The CG models of the inactive and active states of rhodopsin take into account native distances as in Gō-like models, which were determined by the overlap criterion ⁶⁶. In practice, each heavy atom was assigned a van der Waals radius as determined previously ⁶⁷. A sphere with the radius enlarged by 1.24 was built around the atom. If two amino acids had heavy atoms with overlapping spheres, this was denoted as a native contact formed between those two Cα atoms. These native contacts represent hydrophobic and ionic bridge interactions. Only contacts with ∣i – j∣ > 4 were considered. The parameter σ_ij is equal to r_ij0/2^1/6, where r_ij0 is the distance between two Cα atoms that form native contacts. The last term in Eq. 3 describes the repulsion between non-native contacts, where r_cut = 0.4 nm. The CG models for the retinal molecules comprises four CG beads, which were derived in a similar manner as that of hexaose-Man5B complex determined previously ⁶². The interactions between retinal and the rhodopsin protein in the CG models were determined using the overlap criterion as described above. The backbone stiffness for the retinal molecules were K_r = 2,500 kcal/mol/nm² (17.4 N/m), K_θ = 25 kcal/mol/rad², and K_ϕ = 0.46 kcal/mol/rad². The equilibrium distances, r₀, θ₀, and ϕ₀, were taken from the PDB structures.

The CG models do not explicitly take into account the membrane. To capture the effects of the lipid bilayer, the position was restrained of Cα atoms predicted to be inside the membrane and equidistant from the axial center of the protein confined between two concentric cylinders with radii of r – σ = 10 Å and r + σ = 1.4 nm. The ideal radii were determined by constructing histograms of the perpendicular distance towards the cylinder axis for all CG beads. The mean (r), equal to 1.2 nm, which represents the average distance of Cα atoms that are symmetrically distributed inside a cylinder, and the standard deviation (σ), equal to 0.2 nm, were determined from fitting histograms to a Gaussian function. The restraints were applied to the position of the Cα atoms using a harmonic potential centered at the equilibrium position of the Cα atoms. The value of the spring constant was K_rest = 1,000 kcal/mol/nm² (6.95 N/m), which is a typical value used for restraining particles in umbrella sampling simulations and is weak enough to mimic the lipid bilayer environment.

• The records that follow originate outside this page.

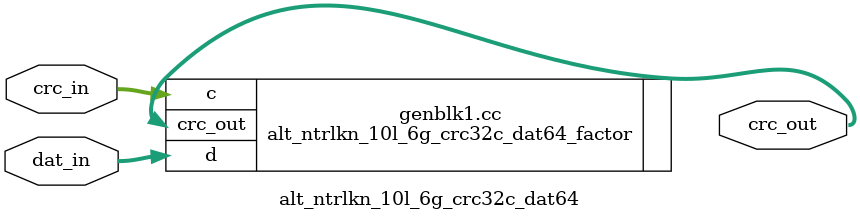
<source format=v>


`timescale 1 ps / 1 ps


module alt_ntrlkn_10l_6g_crc32c_dat64 (
	input[31:0] crc_in,
	input[63:0] dat_in,
	output[31:0] crc_out
);

parameter METHOD = 1;

generate
  if (METHOD == 0)
    alt_ntrlkn_10l_6g_crc32c_dat64_flat cc (.c(crc_in),.d(dat_in),.crc_out(crc_out));
  else
    alt_ntrlkn_10l_6g_crc32c_dat64_factor cc (.c(crc_in),.d(dat_in),.crc_out(crc_out));
endgenerate

endmodule

</source>
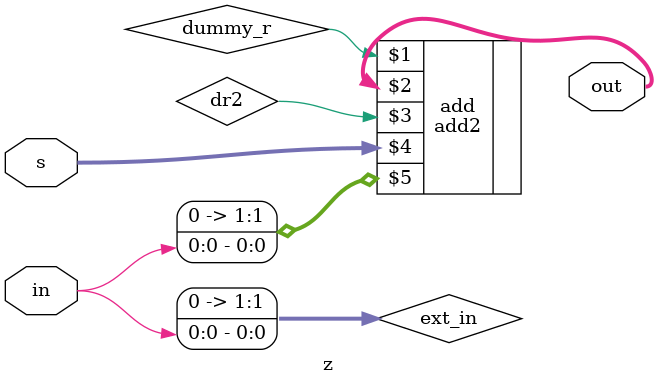
<source format=v>
module z(output [1:0]out, input [1:0]s, input in);
    
    wire dummy_r;
    wire dr2;
    wire [1:0] ext_in;
    
    assign
        ext_in[1] = 0;
    assign
        ext_in[0] = in;
    
    add2 add(dummy_r, out, dr2, s, ext_in);

endmodule
</source>
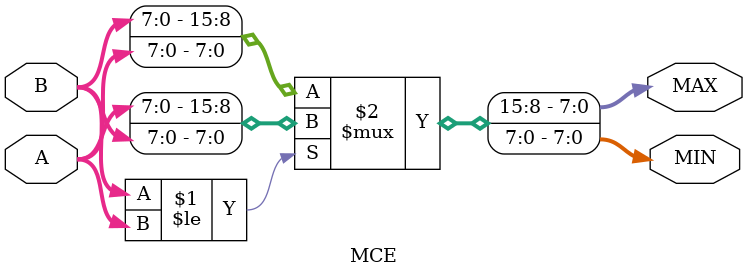
<source format=sv>
module MCE #(parameter DATA_WIDTH = 8)
        (input [DATA_WIDTH - 1:0]A,B,
            output [DATA_WIDTH - 1:0] MAX,MIN);

    assign {MAX,MIN} = B<=A ? {A,B} : {B,A};

endmodule
</source>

In nanoindentation simulations, rhodopsin was placed above a repulsive plate and the deformation was induced towards the plate along the z-direction. The interaction with the flat plate was described by a repulsive potential that scales as z₀⁻¹⁰, where z₀ is the distance between the plate and the Cα atom. The dynamic role of the indenter was described by a sphere that generates a purely repulsive potential: V_ind = 4ε_tip[(σ₀/r)¹²] for r < R_ind and σ₀ = R_ind/2^1/6. R_ind defines the curvature of the indenter and was set at 10 nm. The value of ε_tip was determined to be 20 kcal/mol. The indentation process was implemented at a speed of ν_ind = 5 × 10⁵ nm/τ (~ 50 μm/s). The characteristic time scale, τ, was in the order of 1 ns.

CG simulations were carried out with an implicit solvent at 300 K, which corresponds to k_BT = 0.59 kcal/mol, where k_B is the Boltzmann constant and T the temperature. Langevin velocity-dependent (over) damping and random forces were used to represent effects related to the solvent. The integration step was 0.005 τ. The systems were studied typically for a duration of 1000 τ after equilibrating them for 100 τ. To capture characteristic thermal fluctuations for each system, results were averaged over 40 independent trajectories. The forces were monitored at time intervals of τ and were averaged over an interval of 10 τ, which corresponds to the typical displacement of a Cα atom of 0.1 nm. This was sufficient to capture the characteristic information to generate F versus h^3/2 nanoindentation curves. The Young’s modulus (E) was computed by fitting the slope of the linear part of the nanoindentation curve (Fig. 4B) to Eq. 2, which is based on a Hertzian model for spherical AFM tips. The Poisson coefficient (ν) was taken as the experimental value of 0.5, which corresponds to isotropic deformation.